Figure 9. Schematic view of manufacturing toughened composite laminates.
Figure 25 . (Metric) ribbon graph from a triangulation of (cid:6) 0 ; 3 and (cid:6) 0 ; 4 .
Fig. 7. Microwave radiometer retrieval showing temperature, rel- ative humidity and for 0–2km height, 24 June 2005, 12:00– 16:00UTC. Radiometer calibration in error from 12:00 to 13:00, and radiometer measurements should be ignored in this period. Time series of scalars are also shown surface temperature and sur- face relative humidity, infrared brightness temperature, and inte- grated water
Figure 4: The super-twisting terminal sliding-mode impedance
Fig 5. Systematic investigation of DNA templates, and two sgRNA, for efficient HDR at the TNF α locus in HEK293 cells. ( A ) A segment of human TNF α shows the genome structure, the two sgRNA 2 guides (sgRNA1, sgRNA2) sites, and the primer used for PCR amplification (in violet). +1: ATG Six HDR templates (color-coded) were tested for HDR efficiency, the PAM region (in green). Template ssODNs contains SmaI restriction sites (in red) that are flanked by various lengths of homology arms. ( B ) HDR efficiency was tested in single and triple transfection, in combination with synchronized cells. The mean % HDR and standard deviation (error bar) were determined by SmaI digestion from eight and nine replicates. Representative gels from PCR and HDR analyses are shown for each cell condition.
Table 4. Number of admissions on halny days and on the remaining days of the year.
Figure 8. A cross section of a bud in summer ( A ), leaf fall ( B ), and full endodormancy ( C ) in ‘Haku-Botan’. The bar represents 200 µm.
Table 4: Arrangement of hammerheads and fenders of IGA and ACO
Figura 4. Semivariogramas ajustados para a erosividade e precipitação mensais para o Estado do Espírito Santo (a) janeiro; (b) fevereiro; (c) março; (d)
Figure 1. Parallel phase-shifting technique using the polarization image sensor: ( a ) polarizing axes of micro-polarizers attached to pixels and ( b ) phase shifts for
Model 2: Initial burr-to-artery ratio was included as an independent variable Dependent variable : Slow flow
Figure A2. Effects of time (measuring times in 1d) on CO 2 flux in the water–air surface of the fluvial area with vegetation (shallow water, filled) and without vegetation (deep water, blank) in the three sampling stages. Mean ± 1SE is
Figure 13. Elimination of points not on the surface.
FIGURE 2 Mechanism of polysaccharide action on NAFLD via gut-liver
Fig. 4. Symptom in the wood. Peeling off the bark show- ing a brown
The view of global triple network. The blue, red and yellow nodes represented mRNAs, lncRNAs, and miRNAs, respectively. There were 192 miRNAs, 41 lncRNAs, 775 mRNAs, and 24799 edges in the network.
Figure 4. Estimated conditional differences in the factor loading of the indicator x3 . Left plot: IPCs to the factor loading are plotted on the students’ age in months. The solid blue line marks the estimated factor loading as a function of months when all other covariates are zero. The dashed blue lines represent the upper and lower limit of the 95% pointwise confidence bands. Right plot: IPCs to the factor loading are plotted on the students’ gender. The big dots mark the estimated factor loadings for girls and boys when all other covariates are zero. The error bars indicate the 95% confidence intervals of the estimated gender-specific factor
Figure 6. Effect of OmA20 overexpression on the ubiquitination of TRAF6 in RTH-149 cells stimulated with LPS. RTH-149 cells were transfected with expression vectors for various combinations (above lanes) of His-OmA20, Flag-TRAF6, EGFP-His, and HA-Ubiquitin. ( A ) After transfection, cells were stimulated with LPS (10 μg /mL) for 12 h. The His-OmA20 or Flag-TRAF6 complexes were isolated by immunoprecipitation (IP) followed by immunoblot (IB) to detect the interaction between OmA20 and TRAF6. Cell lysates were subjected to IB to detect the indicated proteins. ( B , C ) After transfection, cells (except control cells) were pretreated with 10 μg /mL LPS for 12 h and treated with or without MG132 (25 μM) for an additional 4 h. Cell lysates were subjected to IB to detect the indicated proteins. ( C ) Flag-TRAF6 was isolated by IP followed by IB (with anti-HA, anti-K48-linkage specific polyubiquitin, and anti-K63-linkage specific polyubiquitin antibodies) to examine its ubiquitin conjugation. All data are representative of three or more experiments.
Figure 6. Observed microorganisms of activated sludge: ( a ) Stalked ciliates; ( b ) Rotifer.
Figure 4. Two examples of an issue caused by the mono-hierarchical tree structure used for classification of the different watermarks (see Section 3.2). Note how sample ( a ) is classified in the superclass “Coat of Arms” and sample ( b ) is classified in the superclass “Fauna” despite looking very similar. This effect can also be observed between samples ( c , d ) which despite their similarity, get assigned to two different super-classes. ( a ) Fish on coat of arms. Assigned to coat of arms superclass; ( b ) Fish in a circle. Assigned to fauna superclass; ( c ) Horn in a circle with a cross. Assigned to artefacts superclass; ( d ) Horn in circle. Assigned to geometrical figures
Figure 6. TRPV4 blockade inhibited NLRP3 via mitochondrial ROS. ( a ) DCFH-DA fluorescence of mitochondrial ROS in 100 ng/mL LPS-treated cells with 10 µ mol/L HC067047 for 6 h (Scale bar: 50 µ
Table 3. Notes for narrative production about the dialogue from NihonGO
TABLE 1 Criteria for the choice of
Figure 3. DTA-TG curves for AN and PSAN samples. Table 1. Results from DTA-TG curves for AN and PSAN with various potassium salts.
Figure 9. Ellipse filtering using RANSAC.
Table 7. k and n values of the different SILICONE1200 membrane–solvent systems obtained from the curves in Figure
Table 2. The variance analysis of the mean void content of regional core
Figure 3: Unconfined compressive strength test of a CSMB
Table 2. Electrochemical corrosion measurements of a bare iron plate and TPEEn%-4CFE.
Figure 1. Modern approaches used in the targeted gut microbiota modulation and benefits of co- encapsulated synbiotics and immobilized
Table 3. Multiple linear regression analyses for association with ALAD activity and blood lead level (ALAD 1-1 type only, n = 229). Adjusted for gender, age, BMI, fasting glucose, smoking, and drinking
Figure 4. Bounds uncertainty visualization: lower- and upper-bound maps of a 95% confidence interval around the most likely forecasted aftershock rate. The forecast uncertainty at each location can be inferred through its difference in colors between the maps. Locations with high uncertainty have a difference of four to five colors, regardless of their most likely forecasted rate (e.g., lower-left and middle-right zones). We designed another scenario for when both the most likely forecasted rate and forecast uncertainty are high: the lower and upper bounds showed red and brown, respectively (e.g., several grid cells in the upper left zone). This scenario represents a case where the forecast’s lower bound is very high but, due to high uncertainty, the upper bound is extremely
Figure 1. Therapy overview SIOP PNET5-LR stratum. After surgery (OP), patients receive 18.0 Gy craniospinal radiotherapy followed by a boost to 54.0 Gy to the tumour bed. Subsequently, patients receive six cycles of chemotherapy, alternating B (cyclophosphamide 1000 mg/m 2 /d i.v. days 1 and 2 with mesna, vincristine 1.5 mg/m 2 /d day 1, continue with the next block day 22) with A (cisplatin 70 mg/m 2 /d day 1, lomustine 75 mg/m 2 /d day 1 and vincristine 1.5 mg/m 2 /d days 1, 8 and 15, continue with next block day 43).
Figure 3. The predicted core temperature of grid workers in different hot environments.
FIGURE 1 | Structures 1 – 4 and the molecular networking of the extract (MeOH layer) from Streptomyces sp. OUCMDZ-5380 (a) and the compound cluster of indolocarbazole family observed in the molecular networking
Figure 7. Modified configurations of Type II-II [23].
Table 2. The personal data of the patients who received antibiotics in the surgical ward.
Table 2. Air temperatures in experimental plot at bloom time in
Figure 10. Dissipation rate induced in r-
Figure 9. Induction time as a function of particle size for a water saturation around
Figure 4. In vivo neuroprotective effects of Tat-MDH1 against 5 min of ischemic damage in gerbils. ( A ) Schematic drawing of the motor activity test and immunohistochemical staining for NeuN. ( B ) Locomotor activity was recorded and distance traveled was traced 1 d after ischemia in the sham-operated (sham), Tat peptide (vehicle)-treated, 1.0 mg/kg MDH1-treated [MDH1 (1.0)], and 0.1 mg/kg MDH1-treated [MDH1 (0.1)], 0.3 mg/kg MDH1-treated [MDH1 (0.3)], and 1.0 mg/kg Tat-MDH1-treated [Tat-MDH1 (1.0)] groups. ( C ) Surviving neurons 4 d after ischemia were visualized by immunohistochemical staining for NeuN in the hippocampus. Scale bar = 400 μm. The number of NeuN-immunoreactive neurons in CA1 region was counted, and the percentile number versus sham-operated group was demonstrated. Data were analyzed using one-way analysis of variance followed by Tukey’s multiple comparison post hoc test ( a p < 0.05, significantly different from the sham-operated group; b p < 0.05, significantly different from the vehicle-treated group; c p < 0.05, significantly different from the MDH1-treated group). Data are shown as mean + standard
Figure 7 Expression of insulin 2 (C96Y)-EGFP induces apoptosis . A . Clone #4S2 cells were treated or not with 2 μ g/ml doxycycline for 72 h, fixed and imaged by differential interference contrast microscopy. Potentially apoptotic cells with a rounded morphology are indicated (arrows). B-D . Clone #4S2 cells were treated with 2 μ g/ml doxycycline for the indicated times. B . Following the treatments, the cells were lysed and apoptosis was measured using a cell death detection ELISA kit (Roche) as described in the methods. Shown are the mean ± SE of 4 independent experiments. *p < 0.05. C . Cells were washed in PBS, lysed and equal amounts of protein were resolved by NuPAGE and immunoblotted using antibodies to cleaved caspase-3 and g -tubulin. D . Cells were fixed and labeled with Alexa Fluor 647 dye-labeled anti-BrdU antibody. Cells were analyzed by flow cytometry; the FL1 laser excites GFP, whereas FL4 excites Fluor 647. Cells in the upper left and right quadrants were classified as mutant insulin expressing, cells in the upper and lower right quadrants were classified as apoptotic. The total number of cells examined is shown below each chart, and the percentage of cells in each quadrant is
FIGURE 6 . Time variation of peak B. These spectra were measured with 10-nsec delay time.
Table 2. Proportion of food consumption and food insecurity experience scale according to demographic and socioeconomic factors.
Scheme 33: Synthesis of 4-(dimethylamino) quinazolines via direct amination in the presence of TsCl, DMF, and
------------------------------------------------------------------------
Problem details: Write out, from the lines above, only those from the line with "Figure 3: Unconfined" to the line with "Figure 1. Modern", exactly as given, including the first and the last.

Answer section:
Figure 3: Unconfined compressive strength test of a CSMB
Table 2. Electrochemical corrosion measurements of a bare iron plate and TPEEn%-4CFE.
Figure 1. Modern approaches used in the targeted gut microbiota modulation and benefits of co- encapsulated synbiotics and immobilized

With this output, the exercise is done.